Dataset entries:
+ + + + + + +
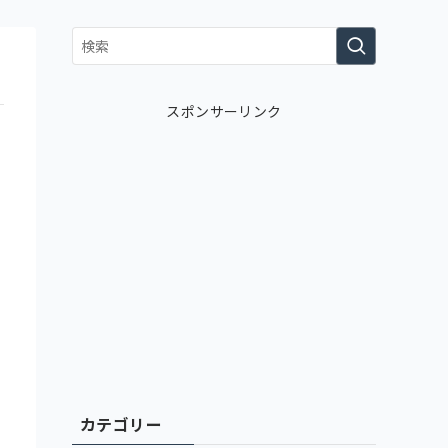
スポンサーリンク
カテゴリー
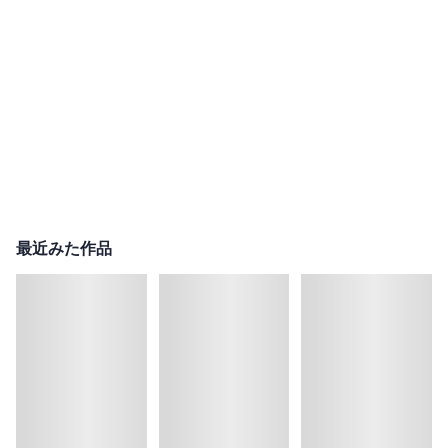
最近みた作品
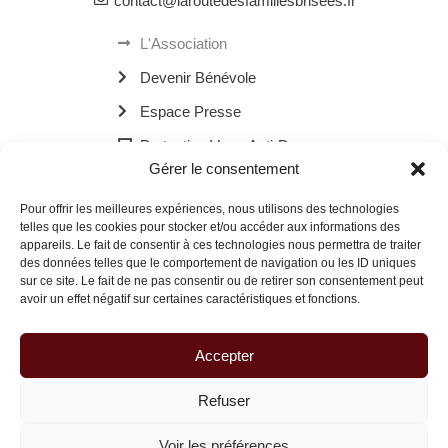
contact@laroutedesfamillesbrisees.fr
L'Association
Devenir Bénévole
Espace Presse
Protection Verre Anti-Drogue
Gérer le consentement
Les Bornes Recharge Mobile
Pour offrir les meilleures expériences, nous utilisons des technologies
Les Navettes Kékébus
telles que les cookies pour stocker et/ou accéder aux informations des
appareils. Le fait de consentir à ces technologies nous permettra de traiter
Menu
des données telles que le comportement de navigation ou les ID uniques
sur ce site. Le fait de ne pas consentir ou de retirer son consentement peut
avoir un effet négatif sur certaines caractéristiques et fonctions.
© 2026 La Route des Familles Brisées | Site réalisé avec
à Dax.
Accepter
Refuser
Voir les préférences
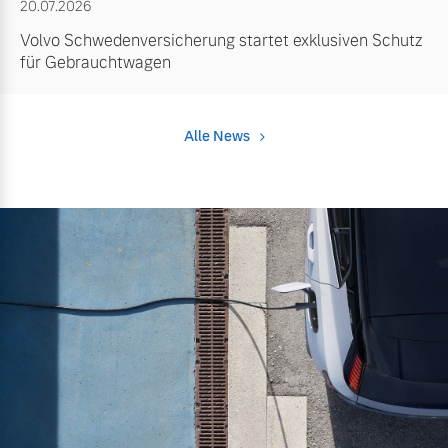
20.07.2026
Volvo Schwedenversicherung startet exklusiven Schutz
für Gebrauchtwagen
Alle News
+ + + + + + +
Required action -
Transcribe the data exactly, minus any images.

Your solution -
スポンサーリンク
カテゴリー
最近みた作品
contact@laroutedesfamillesbrisees.fr
L'Association
Devenir Bénévole
Espace Presse
Protection Verre Anti-Drogue
Gérer le consentement
Les Bornes Recharge Mobile
Pour offrir les meilleures expériences, nous utilisons des technologies
Les Navettes Kékébus
telles que les cookies pour stocker et/ou accéder aux informations des
appareils. Le fait de consentir à ces technologies nous permettra de traiter
Menu
des données telles que le comportement de navigation ou les ID uniques
sur ce site. Le fait de ne pas consentir ou de retirer son consentement peut
avoir un effet négatif sur certaines caractéristiques et fonctions.
© 2026 La Route des Familles Brisées | Site réalisé avec
à Dax.
Accepter
Refuser
Voir les préférences
20.07.2026
Volvo Schwedenversicherung startet exklusiven Schutz
für Gebrauchtwagen
Alle News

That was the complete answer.